Tuesday, 9 January 2018

Angel Of War.

This one caught me quite off guard. Which is to say I had no time to put a stoney face in place , nor no reason to either I suppose, while sitting drawing, listening to it. I had got to the story Angel Of War and at some point I stopped scribbling, as I sat at my drawing table, and drifted completely into the narrative, the performances. Just incredible. it all come together and I found myself utterly moved and engaged by this story by writer Roy Gil. Almost embarrassed to admit it but at some point a big wet tear fell..Do not really want to admit it but it has never happened to me listening to an audio drama before.

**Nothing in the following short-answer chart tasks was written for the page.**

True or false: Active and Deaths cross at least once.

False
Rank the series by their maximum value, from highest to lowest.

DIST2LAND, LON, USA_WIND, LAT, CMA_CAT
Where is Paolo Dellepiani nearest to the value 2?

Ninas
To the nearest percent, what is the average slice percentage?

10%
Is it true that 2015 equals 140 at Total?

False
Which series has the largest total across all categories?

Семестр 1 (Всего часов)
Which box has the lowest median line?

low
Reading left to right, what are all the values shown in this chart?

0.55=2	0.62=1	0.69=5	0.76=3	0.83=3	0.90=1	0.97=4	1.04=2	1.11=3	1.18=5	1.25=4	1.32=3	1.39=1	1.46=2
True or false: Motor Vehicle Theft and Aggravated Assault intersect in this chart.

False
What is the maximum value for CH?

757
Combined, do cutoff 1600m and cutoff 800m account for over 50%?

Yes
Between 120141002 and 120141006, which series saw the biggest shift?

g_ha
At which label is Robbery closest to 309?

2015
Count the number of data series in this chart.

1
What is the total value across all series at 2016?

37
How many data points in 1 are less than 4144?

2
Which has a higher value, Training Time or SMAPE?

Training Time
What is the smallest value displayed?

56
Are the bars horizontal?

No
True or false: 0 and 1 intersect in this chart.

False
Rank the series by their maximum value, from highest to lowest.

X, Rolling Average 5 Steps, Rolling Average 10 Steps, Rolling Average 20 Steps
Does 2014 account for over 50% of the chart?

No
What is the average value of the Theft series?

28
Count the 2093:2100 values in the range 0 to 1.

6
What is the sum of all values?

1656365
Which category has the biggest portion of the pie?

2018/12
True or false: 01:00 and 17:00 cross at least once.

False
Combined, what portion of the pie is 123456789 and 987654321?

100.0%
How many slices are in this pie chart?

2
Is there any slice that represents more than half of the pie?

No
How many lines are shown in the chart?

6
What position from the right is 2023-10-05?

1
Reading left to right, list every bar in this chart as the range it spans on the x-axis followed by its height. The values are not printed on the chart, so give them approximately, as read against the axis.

Yes,it is one of my favorite art forms but on the very best of days I never felt as lost in the audio realm in quite this way.
             The world of the trenches in WW! has always had quite a haunting effect on me. From novels and poetry and music inspired by this monstrous conflict I have always found it the very cauldron of lost humanity. Just looking at photographs can set me off. I have always felt kinship with the shell shocked. Maybe growing up in Ardoyne during the particular years I did I got to see the best and worst of humanity. Not that I am effecting a comparison with life in trenches and life on Etna Drive, that would be lunacy.
              Its a wonderful production. The writing, the acting, the wall of sounds and music that throw shapes upon the canvas of the listeners imagination.
              The stories in this series assume Dorian Gray was real, that his terrible story was true.
              Stories such as this make me believe in that truth.